Frequent "Host Check Timed Out" in slow servers

ItalianPenguin · February 9, 2010, 8:10am

Hi to all !
We have some servers that are slow (maybe network problems) and sometimes i get
a “host check timed out”.
Using nagstamon, it’s rather disturbing because it give a false error (in fact after a minute
nagios recheck the host, that is up.
Is there any parameter for increase the time before the host is considered “Timed Out” ??
Regars to all
Italian Penguin

luca · February 9, 2010, 11:54am

Standard check-host-alive uses check_ping
./check_ping --help

ItalianPenguin · February 9, 2010, 1:06pm

Yes, i saw in commands.cfg the definition of check-host-alive
and it uses check_ping with parameter -p 5
Should i increase the parameter ? or just omit it ?
Thanks one more time
Ciao
Italian Penguin

luca · February 9, 2010, 1:12pm

i don’t know the default of timeout… but that is what you were looking for

ItalianPenguin · February 9, 2010, 2:18pm

No luck … i tried setting the parameter -p 15 or higher:
command_line $USER1$/check_ping -H $HOSTADDRESS$ -w 3000.0,80% -c 5000.0,100% -p 15

, and even suppressed that parameter:
command_line $USER1$/check_ping -H $HOSTADDRESS$ -w 3000.0,80% -c 5000.0,100%

It does not work : i keep continuing in getting “host check timed out” …
Any other suggestion … ??
Regards

luca · February 9, 2010, 2:33pm

do pings work to those hosts when nagios fails?

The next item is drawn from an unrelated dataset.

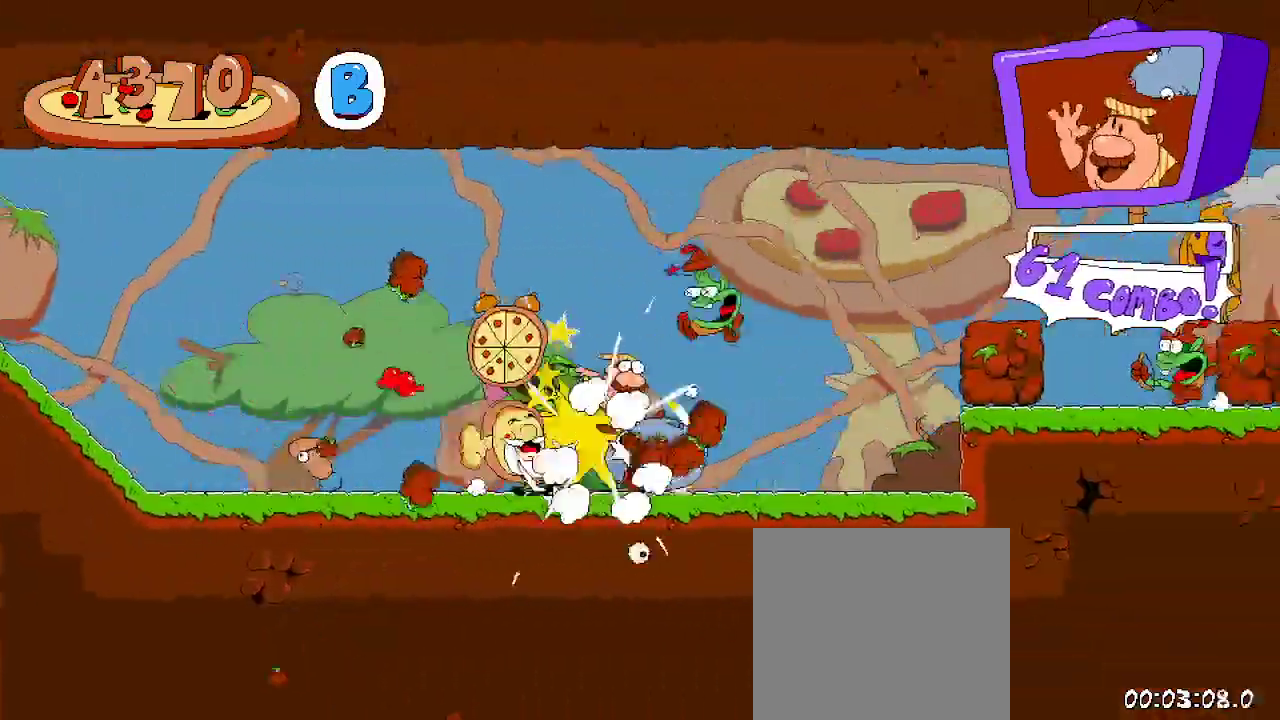
{"dt_ms": 500, "buttons": ["R2", "DPAD_RIGHT"], "left_stick": "center", "right_stick": "center", "events": [[200, "A", "down"], [333, "A", "up"]]}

ItalianPenguin · February 9, 2010, 2:37pm

This hosts are ESX hosts … so of course they are always up and running, but for some reason
the check_ping gives a “host check timed out”. It’s rather boring because if we plan to send sms for
the event “esx host down”, it’s not trusteable.
Thanks for every suggestion
Regards
Italian Penguin

luca · February 9, 2010, 3:02pm

notifications shouldn’t start on the first check failure